Extracted page text data
______
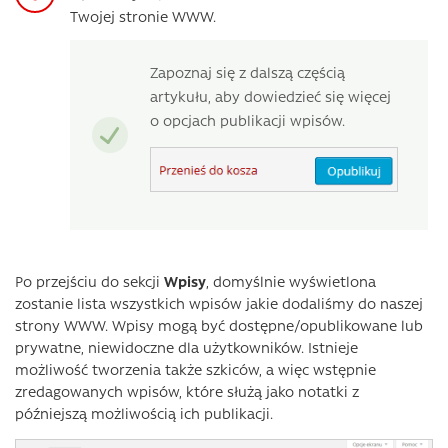
Twojej stronie WWW.
Zapoznaj się z dalszą częścią
artykułu, aby dowiedzieć się więcej
o opcjach publikacji wpisów.
Po przejściu do sekcji
Wpisy
, domyślnie wyświetlona
zostanie lista wszystkich wpisów jakie dodaliśmy do naszej
strony WWW. Wpisy mogą być dostępne/opublikowane lub
prywatne, niewidoczne dla użytkowników. Istnieje
możliwość tworzenia także szkiców, a więc wstępnie
zredagowanych wpisów, które służą jako notatki z
późniejszą możliwością ich publikacji.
______
**About this exercise**
Your copy of the data above should match it exactly, apart from the images.

**Finished exercise**
Twojej stronie WWW.
Zapoznaj się z dalszą częścią
artykułu, aby dowiedzieć się więcej
o opcjach publikacji wpisów.
Po przejściu do sekcji
Wpisy
, domyślnie wyświetlona
zostanie lista wszystkich wpisów jakie dodaliśmy do naszej
strony WWW. Wpisy mogą być dostępne/opublikowane lub
prywatne, niewidoczne dla użytkowników. Istnieje
możliwość tworzenia także szkiców, a więc wstępnie
zredagowanych wpisów, które służą jako notatki z
późniejszą możliwością ich publikacji.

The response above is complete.